The agents involved in negotiations that result
in cultural performances for tourists are multiple; they include
performers, producers, spectators, sponsors at the local, state,
national and sometimes international level, and researchers like
myself—who, along with the figures on the billboard and the
others in the list, embody several roles at once, not least of which
are traveler and tourist as well. The relative power that each holds
is also difficult fully to trace: within the single example of a
particular staging like this "teatro indígena,"
with its 472 actors and hundreds of spectators, there is no one-way
or even two-way flow of power in the representational or performative
economy. Defining who maintained the "cultural control"
of this performance, to borrow from Guillermo Bonfil Batalla's work,
is complicated by the fact that cultural identifications tend to
shift among all the players here and decision-making never rested
in any one pair of hands. The results, depending on one's own subject
position and which element of the event one wishes to focus on,
register at once a performance of cultural autonomy, an appropriation
of non-indigenous elements by the indigenous performers, and the
potential folkloricization of some indigenous elements. Further,
the event's touristic frame of reference could be interpreted as
a material imposition of elements external to the "traditional"

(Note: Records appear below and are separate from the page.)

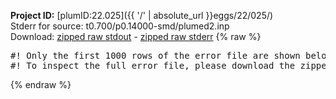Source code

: **Project ID:** [plumID:22.025]({{ '/' | absolute_url }}eggs/22/025/)  
Stderr for source:  t0.700/p0.14000-smd/plumed2.inp   
Download: [zipped raw stdout](plumed2.inp.plumed.stdout.txt.zip) - [zipped raw stderr](plumed2.inp.plumed.stderr.txt.zip) 
{% raw %}
<pre>
#! Only the first 1000 rows of the error file are shown below
#! To inspect the full error file, please download the zipped raw stderr file above
</pre>
{% endraw %}
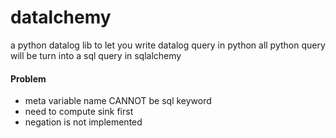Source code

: # datalchemy

a python datalog lib to let you write datalog query in python
all python query will be turn into a sql query in sqlalchemy

#### Problem
- meta variable name CANNOT be sql keyword
- need to compute sink first
- negation is not implemented

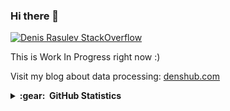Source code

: ### Hi there 👋

<!--
**denisrasulev/denisrasulev** is a ✨ _special_ ✨ repository because its `README.md` (this file) appears on your GitHub profile.

Here are some ideas to get you started:

- 🔭 I’m currently working on ...
- 🌱 I’m currently learning ...
- 👯 I’m looking to collaborate on ...
- 🤔 I’m looking for help with ...
- 💬 Ask me about ...
- 📫 How to reach me: ...
- 😄 Pronouns: ...
- ⚡ Fun fact: ...
-->

[![Denis Rasulev StackOverflow](https://stackoverflow-badge.herokuapp.com/api/StackOverflowBadge/4440387)](https://stackoverflow.com/users/4440387/denis-rasulev)

This is Work In Progress right now :)

Visit my blog about data processing: [denshub.com](https://denshub.com/)

<details>
  <summary><b>:gear: &nbsp;GitHub Statistics</b></summary>
  <br/>
    <p align="center">
      <img height="137px" src="https://github-readme-stats.vercel.app/api?username=denisrasulev&hide_title=true&hide_border=true&show_icons=true&include_all_commits=true&count_private=true&line_height=21&theme=nightowl" />
    </p>
    <p align="center">
      <img height="137px" src="https://github-readme-stats.vercel.app/api/top-langs/?username=denisrasulev&hide=html&hide_title=true&hide_border=true&layout=compact&langs_count=8&theme=nightowl" />
    </p>
    <p align="center">
      <img height="137px" src="https://github-readme-streak-stats.herokuapp.com/?user=denisrasulev&hide_border=true&theme=nightowl" />
    </p>
</details>
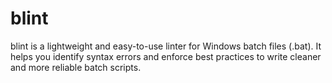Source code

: # blint
blint is a lightweight and easy-to-use linter for Windows batch files (.bat). It helps you identify syntax errors and enforce best practices to write cleaner and more reliable batch scripts.
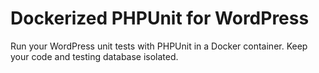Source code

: # Dockerized PHPUnit for WordPress

Run your WordPress unit tests with PHPUnit in a Docker container. Keep your
code and testing database isolated.
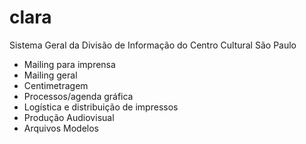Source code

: # clara
Sistema Geral da Divisão de Informação do Centro Cultural São Paulo

+ Mailing para imprensa
+ Mailing geral
+ Centimetragem
+ Processos/agenda gráfica
+ Logística e distribuição de impressos
+ Produção Audiovisual
+ Arquivos Modelos
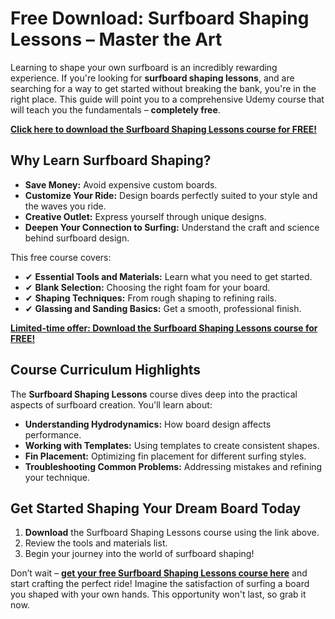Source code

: # Free Download: Surfboard Shaping Lessons – Master the Art

Learning to shape your own surfboard is an incredibly rewarding experience. If you're looking for **surfboard shaping lessons**, and are searching for a way to get started without breaking the bank, you're in the right place. This guide will point you to a comprehensive Udemy course that will teach you the fundamentals – **completely free**.

[**Click here to download the Surfboard Shaping Lessons course for FREE!**](https://udemywork.com/surfboard-shaping-lessons)

## Why Learn Surfboard Shaping?

*   **Save Money:** Avoid expensive custom boards.
*   **Customize Your Ride:** Design boards perfectly suited to your style and the waves you ride.
*   **Creative Outlet:** Express yourself through unique designs.
*   **Deepen Your Connection to Surfing:** Understand the craft and science behind surfboard design.

This free course covers:

*   ✔ **Essential Tools and Materials:** Learn what you need to get started.
*   ✔ **Blank Selection:** Choosing the right foam for your board.
*   ✔ **Shaping Techniques:** From rough shaping to refining rails.
*   ✔ **Glassing and Sanding Basics:** Get a smooth, professional finish.

[**Limited-time offer: Download the Surfboard Shaping Lessons course for FREE!**](https://udemywork.com/surfboard-shaping-lessons)

## Course Curriculum Highlights

The **Surfboard Shaping Lessons** course dives deep into the practical aspects of surfboard creation. You'll learn about:

*   **Understanding Hydrodynamics:** How board design affects performance.
*   **Working with Templates:** Using templates to create consistent shapes.
*   **Fin Placement:** Optimizing fin placement for different surfing styles.
*   **Troubleshooting Common Problems:** Addressing mistakes and refining your technique.

## Get Started Shaping Your Dream Board Today

1.  **Download** the Surfboard Shaping Lessons course using the link above.
2.  Review the tools and materials list.
3.  Begin your journey into the world of surfboard shaping!

Don’t wait – **[get your free Surfboard Shaping Lessons course here](https://udemywork.com/surfboard-shaping-lessons)** and start crafting the perfect ride! Imagine the satisfaction of surfing a board you shaped with your own hands. This opportunity won't last, so grab it now.
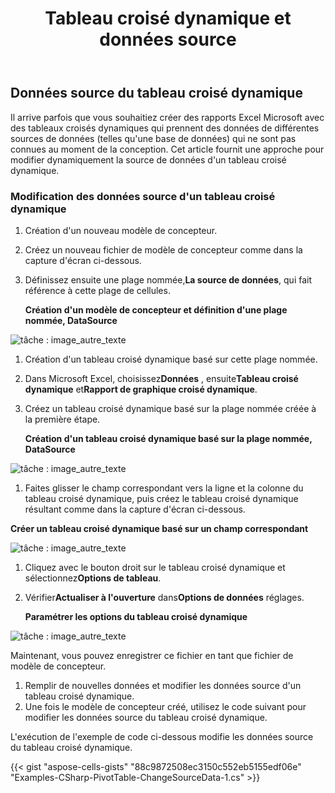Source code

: ﻿---
title: Tableau croisé dynamique et données source
type: docs
weight: 30
url: /fr/net/pivot-table-and-source-data/
---
## **Données source du tableau croisé dynamique**

Il arrive parfois que vous souhaitiez créer des rapports Excel Microsoft avec des tableaux croisés dynamiques qui prennent des données de différentes sources de données (telles qu'une base de données) qui ne sont pas connues au moment de la conception. Cet article fournit une approche pour modifier dynamiquement la source de données d'un tableau croisé dynamique.

### **Modification des données source d'un tableau croisé dynamique**

1. Création d'un nouveau modèle de concepteur.
1. Créez un nouveau fichier de modèle de concepteur comme dans la capture d'écran ci-dessous.
 1. Définissez ensuite une plage nommée,**La source de données**, qui fait référence à cette plage de cellules.

      **Création d'un modèle de concepteur et définition d'une plage nommée, DataSource** 

![tâche : image_autre_texte](pivot-table-and-source-data_1.png)
   
1. Création d'un tableau croisé dynamique basé sur cette plage nommée.
 1. Dans Microsoft Excel, choisissez**Données** , ensuite**Tableau croisé dynamique** et**Rapport de graphique croisé dynamique**.
 1. Créez un tableau croisé dynamique basé sur la plage nommée créée à la première étape.

      **Création d'un tableau croisé dynamique basé sur la plage nommée, DataSource** 

![tâche : image_autre_texte](pivot-table-and-source-data_2.png)

   
 1. Faites glisser le champ correspondant vers la ligne et la colonne du tableau croisé dynamique, puis créez le tableau croisé dynamique résultant comme dans la capture d'écran ci-dessous.

   **Créer un tableau croisé dynamique basé sur un champ correspondant** 

![tâche : image_autre_texte](pivot-table-and-source-data_3.png)

   
1.  Cliquez avec le bouton droit sur le tableau croisé dynamique et sélectionnez**Options de tableau**.
 1. Vérifier**Actualiser à l'ouverture** dans**Options de données** réglages.

      **Paramétrer les options du tableau croisé dynamique** 

![tâche : image_autre_texte](pivot-table-and-source-data_4.png)


Maintenant, vous pouvez enregistrer ce fichier en tant que fichier de modèle de concepteur.

1. Remplir de nouvelles données et modifier les données source d'un tableau croisé dynamique.
1. Une fois le modèle de concepteur créé, utilisez le code suivant pour modifier les données source du tableau croisé dynamique.

L'exécution de l'exemple de code ci-dessous modifie les données source du tableau croisé dynamique.

{{< gist "aspose-cells-gists" "88c9872508ec3150c552eb5155edf06e" "Examples-CSharp-PivotTable-ChangeSourceData-1.cs" >}}

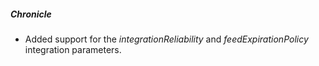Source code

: ##### Chronicle
- Added support for the *integrationReliability* and *feedExpirationPolicy* integration parameters.
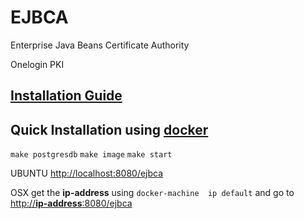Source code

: 
# EJBCA
Enterprise Java Beans Certificate Authority

Onelogin PKI

## [Installation Guide](https://www.ejbca.org/docs/installation.html)

## Quick Installation using [docker](https://docs.docker.com/engine/installation/mac/)
`make postgresdb`
`make image`
`make start`

UBUNTU
[http://localhost:8080/ejbca](http://localhost:8080:/ejbca)

OSX
get the **ip-address** using `docker-machine  ip default`  and go to
[http://**ip-address**:8080/ejbca](http://ip-address:8080/ejbca)
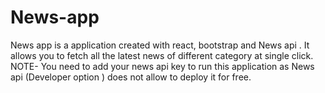 # News-app
News app is a application created with react, bootstrap and  News api . It allows you to fetch all the latest news of different category at single click. NOTE- You need to add your news api key to run this application as News api (Developer option ) does not allow to deploy it for free.
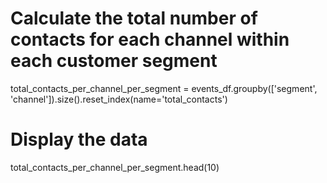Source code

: # Calculate the total number of contacts for each channel within each customer segment
total_contacts_per_channel_per_segment = events_df.groupby(['segment', 'channel']).size().reset_index(name='total_contacts')

# Display the data
total_contacts_per_channel_per_segment.head(10)

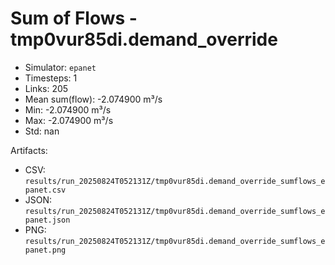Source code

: # Sum of Flows - tmp0vur85di.demand_override

- Simulator: `epanet`
- Timesteps: 1
- Links: 205
- Mean sum(flow): -2.074900 m³/s
- Min: -2.074900 m³/s
- Max: -2.074900 m³/s
- Std: nan

Artifacts:
- CSV: `results/run_20250824T052131Z/tmp0vur85di.demand_override_sumflows_epanet.csv`
- JSON: `results/run_20250824T052131Z/tmp0vur85di.demand_override_sumflows_epanet.json`
- PNG: `results/run_20250824T052131Z/tmp0vur85di.demand_override_sumflows_epanet.png`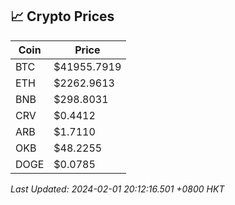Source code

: ## 📈 Crypto Prices

| Coin | Price |
| ---- | ----- |
| BTC | $41955.7919 |
| ETH | $2262.9613 |
| BNB | $298.8031 |
| CRV | $0.4412 |
| ARB | $1.7110 |
| OKB | $48.2255 |
| DOGE | $0.0785 |

_Last Updated: 2024-02-01 20:12:16.501 +0800 HKT_
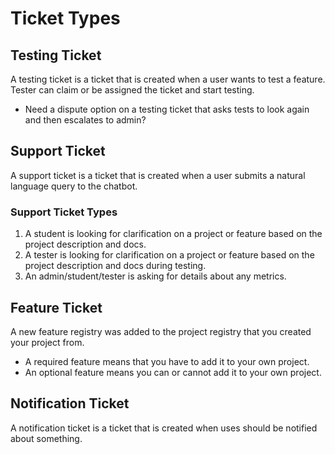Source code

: # Ticket Types

## Testing Ticket
A testing ticket is a ticket that is created when a user wants to test a feature. 
Tester can claim or be assigned the ticket and start testing.
- Need a dispute option on a testing ticket that asks tests to look again and then escalates to admin? 

## Support Ticket
A support ticket is a ticket that is created when a user submits a natural language query to the chatbot.
### Support Ticket Types
1. A student is looking for clarification on a project or feature based on the project description and docs.
2. A tester is looking for clarification on a project or feature based on the project description and docs during testing.
3. An admin/student/tester is asking for details about any metrics. 

## Feature Ticket
A new feature registry was added to the project registry that you created your project from. 
- A required feature means that you have to add it to your own project. 
- An optional feature means you can or cannot add it to your own project. 

## Notification Ticket
A notification ticket is a ticket that is created when uses should be notified about something. 

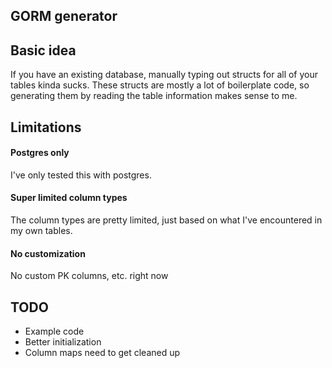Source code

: ## GORM generator

## Basic idea

If you have an existing database, manually typing out structs for all of your tables kinda sucks.
These structs are mostly a lot of boilerplate code, so generating them by reading the table information
makes sense to me.

## Limitations

#### Postgres only

I've only tested this with postgres.

#### Super limited column types

The column types are pretty limited, just based on what I've encountered in my own tables.

#### No customization

No custom PK columns, etc. right now

## TODO

- Example code
- Better initialization
- Column maps need to get cleaned up
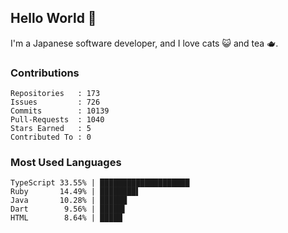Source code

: ## Hello World 👋

I'm a Japanese software developer, and I love cats 😺 and tea 🫖.

### Contributions

    Repositories   : 173
    Issues         : 726
    Commits        : 10139
    Pull-Requests  : 1040
    Stars Earned   : 5
    Contributed To : 0

### Most Used Languages

    TypeScript 33.55% | ████████████████████
    Ruby       14.49% | ████████▌
    Java       10.28% | ██████
    Dart        9.56% | █████▌
    HTML        8.64% | █████
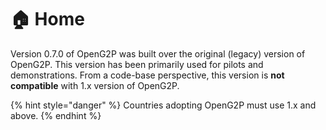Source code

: # 🏠 Home

Version 0.7.0 of OpenG2P was built over the original (legacy) version of OpenG2P. This version has been primarily used for pilots and demonstrations. From a code-base perspective, this version is **not compatible** with 1.x version of OpenG2P.&#x20;

{% hint style="danger" %}
Countries adopting OpenG2P must use 1.x and above.
{% endhint %}
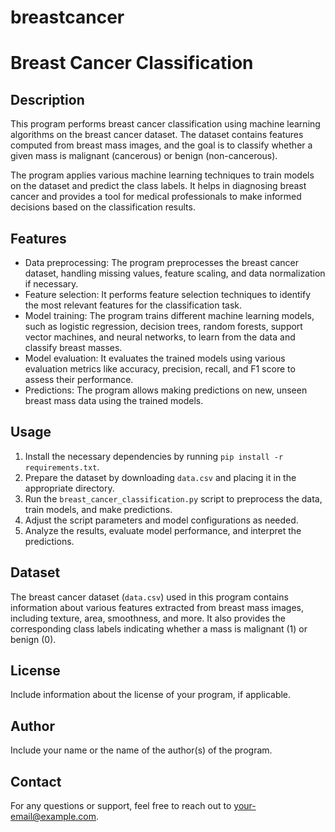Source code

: # breastcancer
# Breast Cancer Classification

## Description
This program performs breast cancer classification using machine learning algorithms on the breast cancer dataset. The dataset contains features computed from breast mass images, and the goal is to classify whether a given mass is malignant (cancerous) or benign (non-cancerous).

The program applies various machine learning techniques to train models on the dataset and predict the class labels. It helps in diagnosing breast cancer and provides a tool for medical professionals to make informed decisions based on the classification results.

## Features
- Data preprocessing: The program preprocesses the breast cancer dataset, handling missing values, feature scaling, and data normalization if necessary.
- Feature selection: It performs feature selection techniques to identify the most relevant features for the classification task.
- Model training: The program trains different machine learning models, such as logistic regression, decision trees, random forests, support vector machines, and neural networks, to learn from the data and classify breast masses.
- Model evaluation: It evaluates the trained models using various evaluation metrics like accuracy, precision, recall, and F1 score to assess their performance.
- Predictions: The program allows making predictions on new, unseen breast mass data using the trained models.

## Usage
1. Install the necessary dependencies by running `pip install -r requirements.txt`.
2. Prepare the dataset by downloading `data.csv` and placing it in the appropriate directory.
3. Run the `breast_cancer_classification.py` script to preprocess the data, train models, and make predictions.
4. Adjust the script parameters and model configurations as needed.
5. Analyze the results, evaluate model performance, and interpret the predictions.

## Dataset
The breast cancer dataset (`data.csv`) used in this program contains information about various features extracted from breast mass images, including texture, area, smoothness, and more. It also provides the corresponding class labels indicating whether a mass is malignant (1) or benign (0).

## License
Include information about the license of your program, if applicable.

## Author
Include your name or the name of the author(s) of the program.

## Contact
For any questions or support, feel free to reach out to [your-email@example.com](mailto:your-email@example.com).
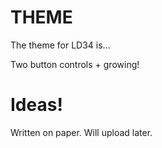 # THEME

The theme for LD34 is...

Two button controls + growing!

# Ideas!

Written on paper. Will upload later.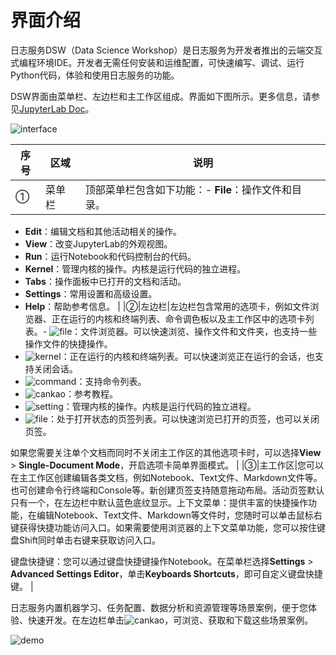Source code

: # 界面介绍

日志服务DSW（Data Science Workshop）是日志服务为开发者推出的云端交互式编程环境IDE。开发者无需任何安装和运维配置，可快速编写、调试、运行Python代码，体验和使用日志服务的功能。

DSW界面由菜单栏、左边栏和主工作区组成。界面如下图所示。更多信息，请参见[JupyterLab Doc](https://jupyterlab.readthedocs.io/en/stable/user/interface.html)。

![interface](https://static-aliyun-doc.oss-accelerate.aliyuncs.com/assets/img/zh-CN/1543418161/p262079.png)

|序号|区域|说明|
|--|--|--|
|①|菜单栏|顶部菜单栏包含如下功能：-   **File**：操作文件和目录。
-   **Edit**：编辑文档和其他活动相关的操作。
-   **View**：改变JupyterLab的外观视图。
-   **Run**：运行Notebook和代码控制台的代码。
-   **Kernel**：管理内核的操作。内核是运行代码的独立进程。
-   **Tabs**：操作面板中已打开的文档和活动。
-   **Settings**：常用设置和高级设置。
-   **Help**：帮助参考信息。 |
|②|左边栏|左边栏包含常用的选项卡，例如文件浏览器、正在运行的内核和终端列表、命令调色板以及主工作区中的选项卡列表。-   ![file](https://static-aliyun-doc.oss-accelerate.aliyuncs.com/assets/img/zh-CN/1543418161/p255430.png)：文件浏览器。可以快速浏览、操作文件和文件夹，也支持一些操作文件的快捷操作。
-   ![kernel](https://static-aliyun-doc.oss-accelerate.aliyuncs.com/assets/img/zh-CN/1543418161/p255431.png)：正在运行的内核和终端列表。可以快速浏览正在运行的会话，也支持关闭会话。
-   ![command](https://static-aliyun-doc.oss-accelerate.aliyuncs.com/assets/img/zh-CN/1543418161/p255433.png)：支持命令列表。
-   ![cankao](https://static-aliyun-doc.oss-accelerate.aliyuncs.com/assets/img/zh-CN/1543418161/p255436.png)：参考教程。
-   ![setting](https://static-aliyun-doc.oss-accelerate.aliyuncs.com/assets/img/zh-CN/1543418161/p255438.png)：管理内核的操作。内核是运行代码的独立进程。
-   ![file](https://static-aliyun-doc.oss-accelerate.aliyuncs.com/assets/img/zh-CN/1543418161/p255440.png)：处于打开状态的页签列表。可以快速浏览已打开的页签，也可以关闭页签。

如果您需要关注单个文档而同时不关闭主工作区的其他选项卡时，可以选择**View** \> **Single-Document Mode**，开启选项卡简单界面模式。 |
|③|主工作区|您可以在主工作区创建编辑各类文档，例如Notebook、Text文件、Markdown文件等。也可创建命令行终端和Console等。新创建页签支持随意拖动布局。活动页签默认只有一个，在左边栏中默认蓝色底纹显示。上下文菜单：提供丰富的快捷操作功能，在编辑Notebook、Text文件、Markdown等文件时，您随时可以单击鼠标右键获得快捷功能访问入口。如果需要使用浏览器的上下文菜单功能，您可以按住键盘Shift同时单击右键来获取访问入口。

键盘快捷键：您可以通过键盘快捷键操作Notebook。在菜单栏选择**Settings** \> **Advanced Settings Editor**，单击**Keyboards Shortcuts**，即可自定义键盘快捷键。 |

日志服务内置机器学习、任务配置、数据分析和资源管理等场景案例，便于您体验、快速开发。在左边栏单击![cankao](https://static-aliyun-doc.oss-accelerate.aliyuncs.com/assets/img/zh-CN/1543418161/p255436.png)，可浏览、获取和下载这些场景案例。

![demo](https://static-aliyun-doc.oss-accelerate.aliyuncs.com/assets/img/zh-CN/0601228161/p262815.png)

lifeways of the performers (the tourists themselves), but so long
since naturalized by the tourist trade there as to become a part
of local culture (5).
Nor is there a transcendent position outside of
this economy from which to write about it here. On the contrary,
my perspective is an embedded one, due to growing professional and
personal relationships with its producers and some of the performers.
In my earlier work, I have focused more on the performances as instances
of communal theatrical expression than on the touristic field in
which many of them operated (6).
In the course of my study of such theatre, I have become increasingly
interested in the ways touristic spectacle works not only as a species
of theatre, but also as a register of tourism's increasing role
in the production of ethnic identities for all the players involved.
The goal of this examination is not, as tourist researcher Robert
E. Wood warns against, to pronounce a normative judgment on whether
this example was "good or bad," or whether its "benefits
outweigh[ed] its costs." (7)
Instead, I hope to show how the touristic context for this one event
worked to circumscribe its own aesthetic and representational possibilities,
such that it could not sustain itself as such, but nevertheless
provided a significant site for the re-valoration of local culture
and new opportunities for self-expression within those communities.